* _What you need to do_: Collect each line in the records that contains the string "analyser", and copy those lines out in the order they appear.
──────── Data ────────
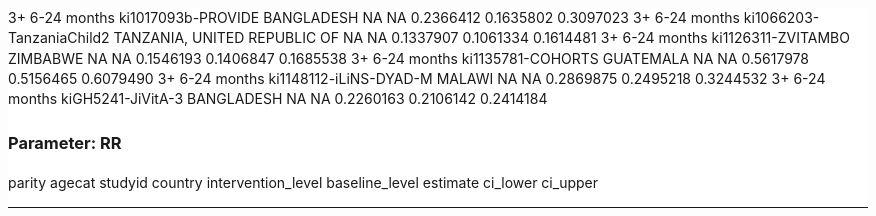 3+       6-24 months   ki1017093b-PROVIDE          BANGLADESH                     NA                   NA                0.2366412   0.1635802   0.3097023
3+       6-24 months   ki1066203-TanzaniaChild2    TANZANIA, UNITED REPUBLIC OF   NA                   NA                0.1337907   0.1061334   0.1614481
3+       6-24 months   ki1126311-ZVITAMBO          ZIMBABWE                       NA                   NA                0.1546193   0.1406847   0.1685538
3+       6-24 months   ki1135781-COHORTS           GUATEMALA                      NA                   NA                0.5617978   0.5156465   0.6079490
3+       6-24 months   ki1148112-iLiNS-DYAD-M      MALAWI                         NA                   NA                0.2869875   0.2495218   0.3244532
3+       6-24 months   kiGH5241-JiVitA-3           BANGLADESH                     NA                   NA                0.2260163   0.2106142   0.2414184


### Parameter: RR


parity   agecat        studyid                     country                        intervention_level   baseline_level     estimate    ci_lower    ci_upper
-------  ------------  --------------------------  -----------------------------  -------------------  ---------------  ----------  ----------  ----------

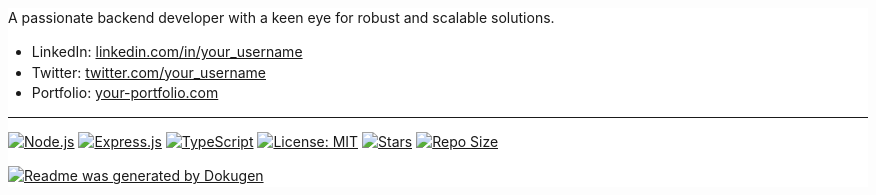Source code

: A passionate backend developer with a keen eye for robust and scalable solutions.

*   LinkedIn: [linkedin.com/in/your_username](https://linkedin.com/in/your_username)
*   Twitter: [twitter.com/your_username](https://twitter.com/your_username)
*   Portfolio: [your-portfolio.com](https://your-portfolio.com)

---

[![Node.js](https://img.shields.io/badge/Node.js-18.x-green?logo=node.js&logoColor=white)](https://nodejs.org/)
[![Express.js](https://img.shields.io/badge/Express.js-4.x-blue?logo=express&logoColor=white)](https://expressjs.com/)
[![TypeScript](https://img.shields.io/badge/TypeScript-5.x-blue?logo=typescript&logoColor=white)](https://www.typescriptlang.org/)
[![License: MIT](https://img.shields.io/badge/License-MIT-yellow.svg)](https://opensource.org/licenses/MIT)
[![Stars](https://img.shields.io/github/stars/teajhaney/string-analyser-service?style=social)](https://github.com/teajhaney/string-analyser-service)
[![Repo Size](https://img.shields.io/github/repo-size/teajhaney/string-analyser-service)](https://github.com/teajhaney/string-analyser-service)

[![Readme was generated by Dokugen](https://img.shields.io/badge/Readme%20was%20generated%20by-Dokugen-brightgreen)](https://www.npmjs.com/package/dokugen)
────────
* _Solution to this exercise_:
[![Stars](https://img.shields.io/github/stars/teajhaney/string-analyser-service?style=social)](https://github.com/teajhaney/string-analyser-service)
[![Repo Size](https://img.shields.io/github/repo-size/teajhaney/string-analyser-service)](https://github.com/teajhaney/string-analyser-service)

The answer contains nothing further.